Two girls, two shots to the head

Chris McGreal
6 October 2004

Palestinian 15-year-olds among growing number of children hit by Israeli snipers during 'Days of Penitence'

Islam Dwidar's classmates were still taking in her shocking death - the teacher weeping outside before facing the girls, her closest friend recounting how they walked to school together each day - when the news arrived about Tahreer Abu El Jidyan. The two 15-year-old pupils at Jabaliya's school were both shot in the head by Israeli soldiers inside their homes just a few blocks and several hours apart. Islam died almost immediately after the bullet smashed through her forehead as she baked bread with her mother in their yard on Sunday. Tahreer is still on life support at a Gaza hospital after an operation to remove shards of shattered skull from her brain.

She lies motionless, with little to suggest she is alive other than gentle breathing. Doctors do not expect her to survive.

Tahreer's mother, Intisar, was at her bedside yesterday.

"Oh Tahreer, my heart. I wish I were lying in this bed, not you," she whispered to her child. "She was sweeping the floor in front of the door," said Mrs Abu El Jidyan. "I was standing talking to her. We knew the Israeli soldiers were around, we knew they had snipers in the buildings on our street but we didn't expect what happened. They just shot her in the head. Her brains spilled out. She said: 'Mum, I'm hit'. She praised God and she collapsed."

There were two bullets. The first struck Tahreer in the head. As she fell, the second hit the wall behind her. "I've no doubt a sniper shot her deliberately. There was no fighting in the area. There were no other shots, only the ones that hit Tahreer," said her mother.

With her stood Tahreer's 14-year-old brother, Naser, who was wounded by shrapnel last week. Israeli forces killed their father 11 years ago during the first intifada.

Mrs Abu El Jidyan regrets preventing Tahreer from walking to school on Sunday morning. She thought it would be too dangerous to venture out of their home in Jabaliya's Sikka neighbourhood because it is on the edge of the area occupied by Israeli troops and tanks last week. Snipers are posted in buildings overlooking their street and a tank is less than a block away.

"I wouldn't let her out of the house but it was dangerous at home too. When there was fighting, bullets came through the walls. We stopped using some rooms on the side where the Israelis are," she said.

Israeli and Palestinian human rights groups say that about half of the nearly 80 people killed by the army over the past week of "Operation Days of Penitence" are civilians. The military says it has carefully targeted Hamas and Islamic Jihad fighters with missile strikes.

But while the numbers are in dispute - in part because it is often hard to say whether youths in their mid to late teens are bystanders or part of the Palestinian resistance - there is no doubt that a growing number of children have been felled by Israeli snipers.

At Islam and Tahreer's school in Jabaliya yesterday morning, the headmistress, Rukaya Kamal al Budani, fielded calls from parents wanting to know if it was safe to send their girls. "If they can get here, it's safe," was her stock reply. But of 1,150 pupils, fewer than 200 turned up.

Before word reached the school about Tahreer, Mrs al Budani was getting to grips with the death of Islam.

"This is our first casualty at the school," she said. "I don't know how to deal with the girls. It's going to have a big impact on her classmates and friends. I'm shocked that no one in the free world condemns the killing of a child."

Then one of the male teachers tells Mrs al Budani about the shooting of Tahreer the previous day. The headmistress sits in silence.

Until June, the two young women had been classmates, but then Tahreer failed her exams and was held back for a year. Asmaa Abu Samaan walked to school with her each morning.

"I met her in front of my house each morning to walk to school. I did my homework with her. I keep thinking that if she is brain-dead and not killed perhaps she is still suffering. I can't stand it," she said.

Asmaa walked to school yesterday morning without her friend."I walked against the wall hoping the soldiers can't see me.
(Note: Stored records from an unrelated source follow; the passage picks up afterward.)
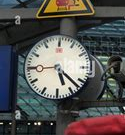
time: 5:22
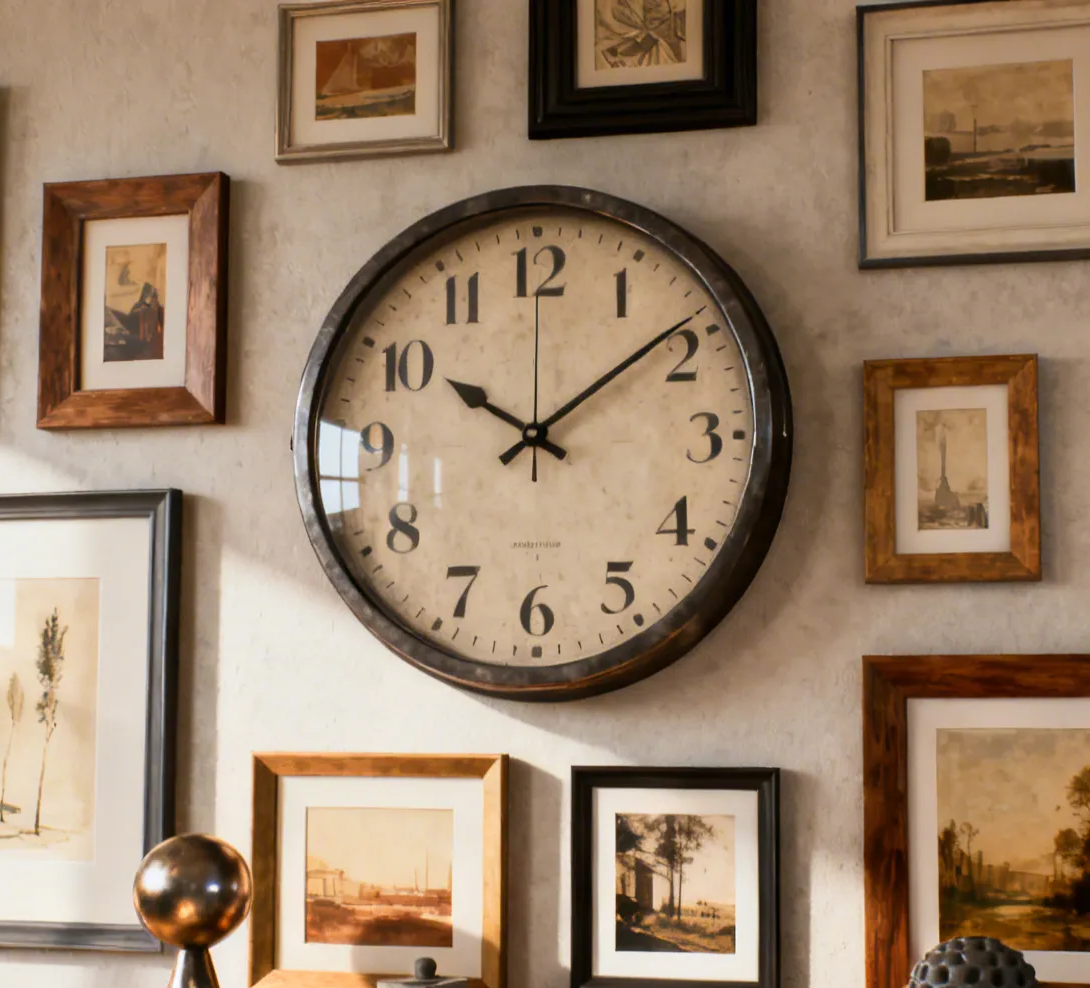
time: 10:08
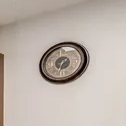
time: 6:32
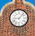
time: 9:07
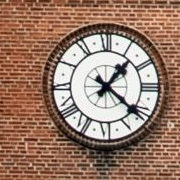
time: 1:21
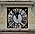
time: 11:54
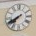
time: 7:40
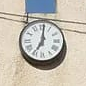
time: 7:00
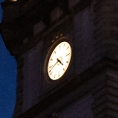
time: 4:41
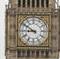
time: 8:50
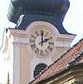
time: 2:00
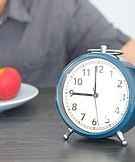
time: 8:59
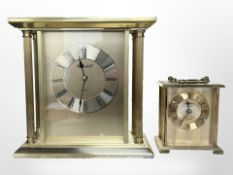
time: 11:32
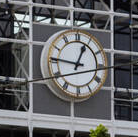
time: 12:46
I want to go to school because I know the Jews do not want us to study because we need to be educated to build our country," she said.

But the killing went on as the conflict claimed the life of another teenage girl in the Gaza strip yesterday. Palestinian medics said Israeli soldiers fired about 20 bullets into 13- year-old Iman al-Hams, including five into her head.

The military said she had entered a forbidden zone in Rafah refugee camp, and that she dropped a bag that soldiers feared was a bomb.

The Palestinians said Iman was walking to school when troops entered the camp and that she dropped her bag as she ran away in fear.

The bag was not found to contain a bomb.